In the last two decades, we have extensively explored the semantic classifiers in ancient Egyptian scripts, showing how they encode the world from two complementary perspectives: universal cognitive tendencies of classification along with Egyptian society's categorization of the world. Our central hypothesis is that each graphemic classifier in the Egyptian writing system heads a conceptual category. The assemblage of words classified by a particular classifier presents us with a dynamic map of an emic category in the mind of a culture.
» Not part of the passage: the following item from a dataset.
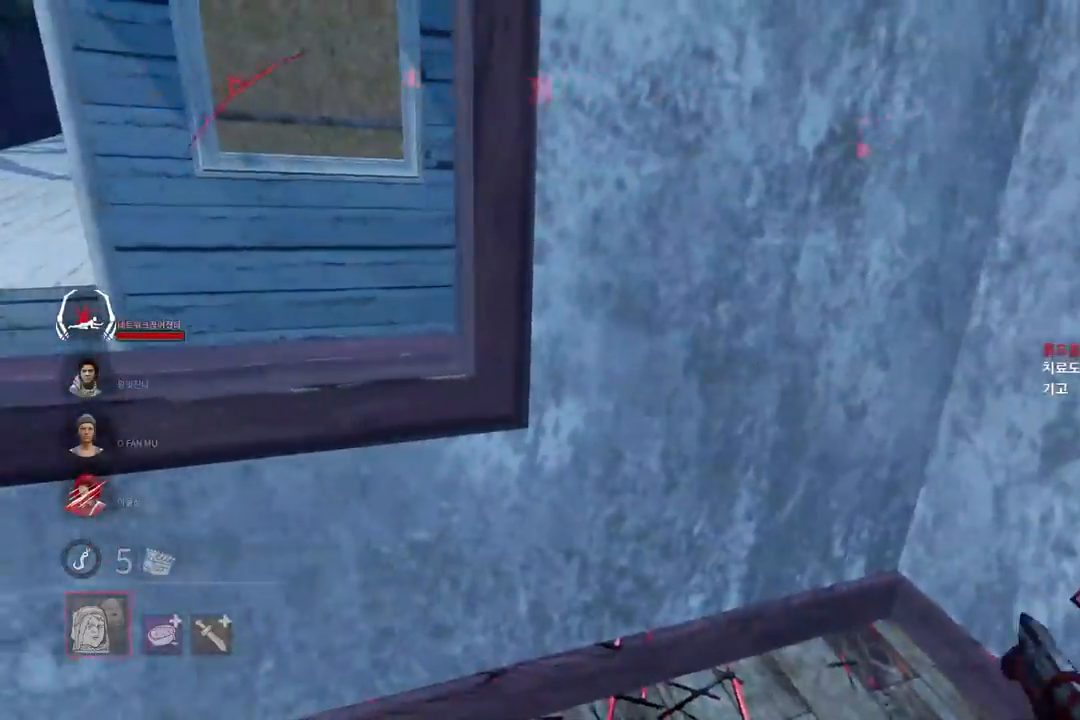
{"keys": ["a"], "mouse": ["left"], "events": []}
Classifiers in the Egyptian script allow us to trace central and marginal members of conceptual categories, spot interrelations and overlaps between categories, observe diachronic developments and changes, and discover incompatibility of categories. The number of classifier occurrences in complex script systems amounts to millions (i.e., big data). In the last decade, we developed in the ArchaeoMind Lab the digital tool iClassifier 1 (© Goldwasser, Harel, and Nikolaev) designed to check our hypothesis on a large scope of texts from different periods and different scripts. We mark classifiers in imported digitalized corpora—in ancient Chinese, ancient Egyptian, and Sumerian cuneiform. This contribution introduces the reader to the rules of the classifier system in the Egyptian script and presents new results from a pilot project on a genuine Egyptian corpus (variants of the Story of Sinuhe).